### Check your understanding:
A. Answer these questions from the passage on Paul Helm, one line each:
(i) Which chair did Helm hold at Regent College, and in which years?
(ii) At which Oxford college was he educated?
(iii) What position was he appointed to at King's College London?
B. Decide whether each statement agrees with the passage on Paul Helm. Answer yes or no, and quote the words that settle it.
(i) Helm began his teaching career at the University of Liverpool.
(ii) At Liverpool, Helm rose to Reader in Theology.
(iii) Helm was the first holder of the J. I. Packer Chair of Theology.
C. Continue the passage on Paul Helm, starting right after its final sentence.
Extract to read START
Paul Helm (1940–2025) was a British philosopher and Reformed theologian. He taught at Regent College, having served as the first incumbent of the J. I. Packer Chair of Theology there from 2001 to 2005. He also served as Professor of Theology at Highland Theological College, Scotland, from 2007 to 2010.

==Education==
Helm was educated (BA, MA) at Worcester College, Oxford, and began his teaching career at the University of Liverpool, where he rose from Lecturer to Senior Lecturer to Reader in Philosophy (1964–93). He was subsequently appointed as Professor of the History and Philosophy of Religion at King's College London (1993–2000).
Extract to read END
Data block START
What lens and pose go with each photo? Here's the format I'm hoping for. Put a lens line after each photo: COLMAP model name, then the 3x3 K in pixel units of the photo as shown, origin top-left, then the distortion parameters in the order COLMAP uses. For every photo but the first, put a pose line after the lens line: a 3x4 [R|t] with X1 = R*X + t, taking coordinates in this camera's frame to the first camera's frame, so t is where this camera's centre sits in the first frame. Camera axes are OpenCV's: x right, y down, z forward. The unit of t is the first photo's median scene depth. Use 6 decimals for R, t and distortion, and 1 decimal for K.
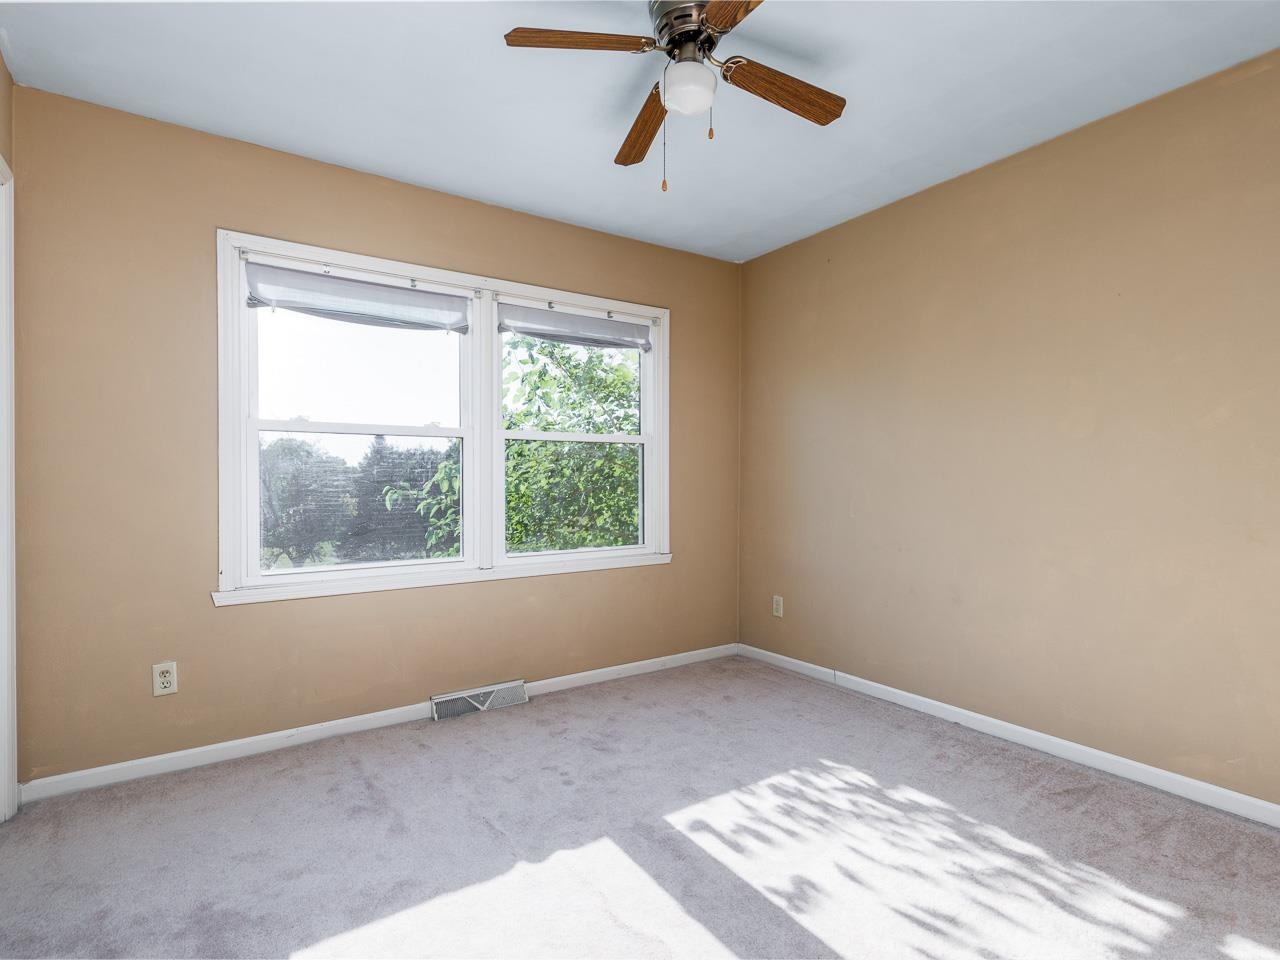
lens RADIAL K [[646.4, 0, 629.8], [0, 646.4, 482.5], [0, 0, 1]] dist [0.014069, -0.000878]
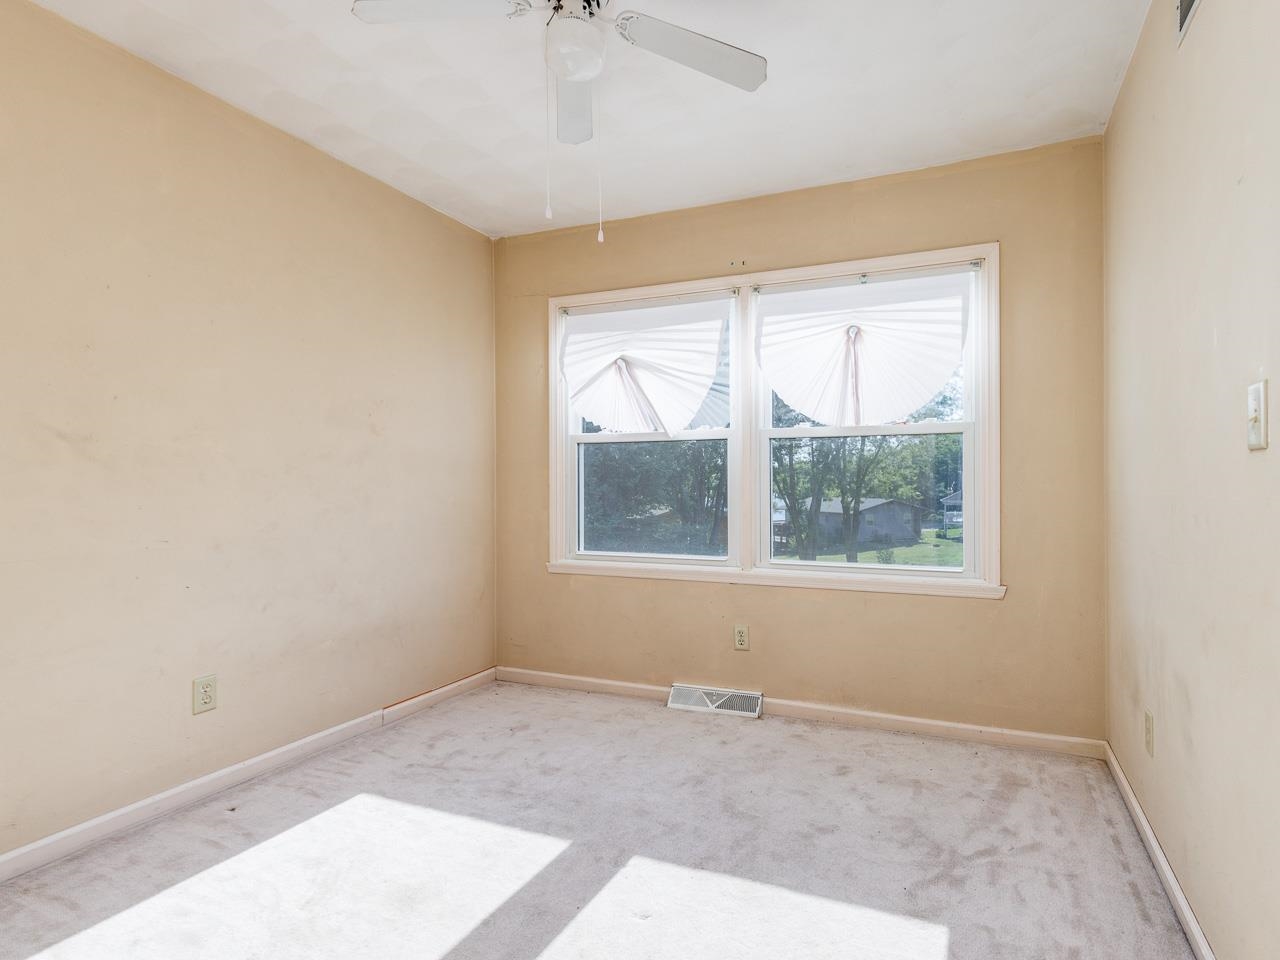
lens RADIAL K [[646.4, 0, 629.8], [0, 646.4, 482.5], [0, 0, 1]] dist [0.014069, -0.000878]
pose [[0.561335, -0.001981, -0.827586, 0.485937], [0.000999, 0.999998, -0.001716, -0.000793], [0.827588, 0.000136, 0.561336, 0.301586]]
Data block END
### Answers to the problems:
A.
(i) He held the J. I. Packer Chair of Theology from 2001 to 2005 and was its first incumbent.
(ii) Worcester College, Oxford.
(iii) Professor of the History and Philosophy of Religion.

B.
(i) Yes: "began his teaching career at the University of Liverpool"
(ii) No: "rose from Lecturer to Senior Lecturer to Reader in Philosophy"
(iii) Yes: "the first incumbent of the J. I. Packer Chair of Theology"

C.
==Writings==
His voluminous writings ranged over philosophy of religion, philosophical theology, historical theology and apologetics. The bulk of his work, however, was on the doctrine of God (Eternal God, Clarendon, 1988; The Providence of God, IVP, 1993), religious belief (The Last Things, Banner of Truth, 1989; Belief Policies, Cambridge, 1994; Faith and Understanding, Eerdmans, 1997; Faith with Reason, Oxford, 2000), and the thought of John Calvin (Calvin and the Calvinists, Banner of Truth, 1982; John Calvin's Ideas, Oxford, 2004; Calvin: A Guide for the Perplexed, T & T Clark, 2008; Calvin at the Centre, Oxford, 2010). Helm debated Christian apologist William Lane Craig on Calvinism and Molinism. According to Carl Trueman, Helm's "major scholarly contributions lay in his application of Anglo-American philosophy to the doctrine of God."

Among his smaller works was The Callings: The Gospel in the World, Banner of Truth, 1987, which showed that instead of dividing life into 'spiritual' and 'secular' compartments every moment of it could be lived fully to the glory of God.